**TO-DO ITEM:**
Lower down are entries containing pictures. Copy exactly, without those pictures, the lines from the line with "Veterinaria Doña Sofía" through the line with "GANTSHILL LCD Hőmérő...".

**INFORMATION GIVEN:**
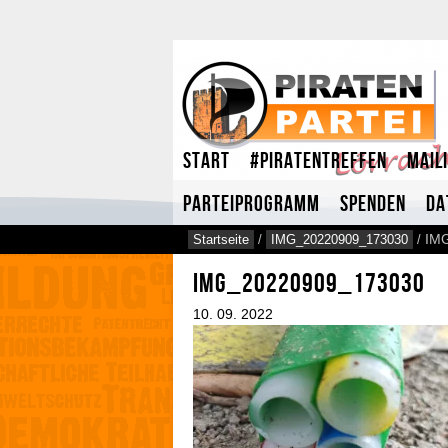
Start
#Piratentreffen
Mail
Parteiprogramm
Spenden
Da
Startseite
/
IMG_20220909_173030
/
IM
IMG_20220909_173030
10.
09.
2022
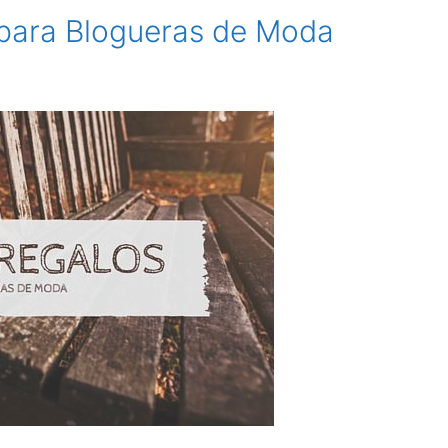
 para Blogueras de Moda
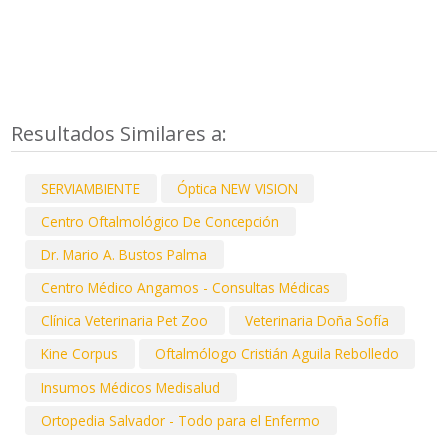
Resultados Similares a:
SERVIAMBIENTE
Óptica NEW VISION
Centro Oftalmológico De Concepción
Dr. Mario A. Bustos Palma
Centro Médico Angamos - Consultas Médicas
Clínica Veterinaria Pet Zoo
Veterinaria Doña Sofía
Kine Corpus
Oftalmólogo Cristián Aguila Rebolledo
Insumos Médicos Medisalud
Ortopedia Salvador - Todo para el Enfermo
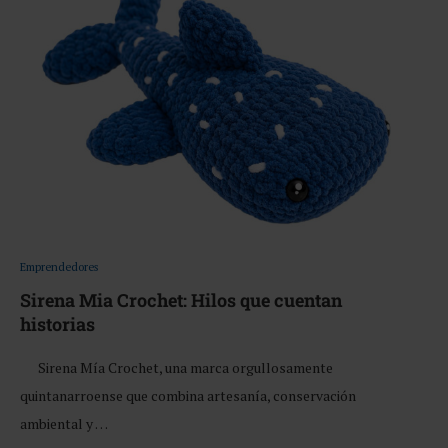
Emprendedores
Sirena Mia Crochet: Hilos que cuentan
historias
Sirena Mía Crochet, una marca orgullosamente
quintanarroense que combina artesanía, conservación
ambiental y …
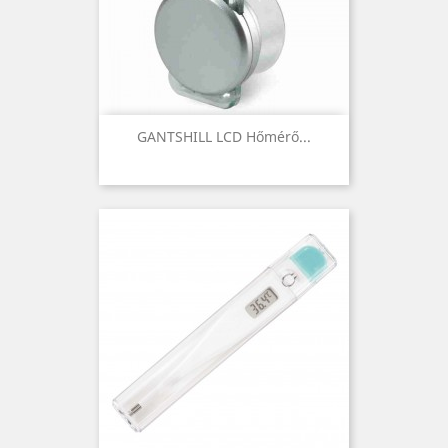
GANTSHILL LCD Hőmérő...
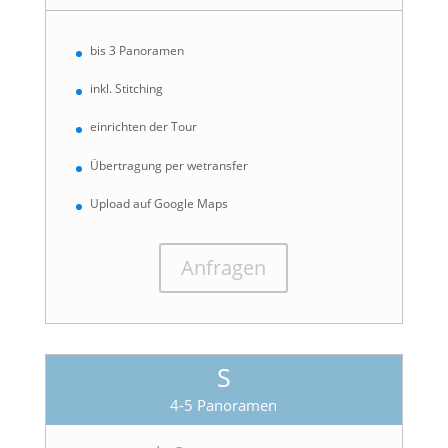
bis 3 Panoramen
inkl. Stitching
einrichten der Tour
Übertragung per wetransfer
Upload auf Google Maps
Anfragen
S
4-5 Panoramen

**OUTPUT:**
Veterinaria Doña Sofía
Kine Corpus
Oftalmólogo Cristián Aguila Rebolledo
Insumos Médicos Medisalud
Ortopedia Salvador - Todo para el Enfermo
Emprendedores
Sirena Mia Crochet: Hilos que cuentan
historias
Sirena Mía Crochet, una marca orgullosamente
quintanarroense que combina artesanía, conservación
ambiental y …
GANTSHILL LCD Hőmérő...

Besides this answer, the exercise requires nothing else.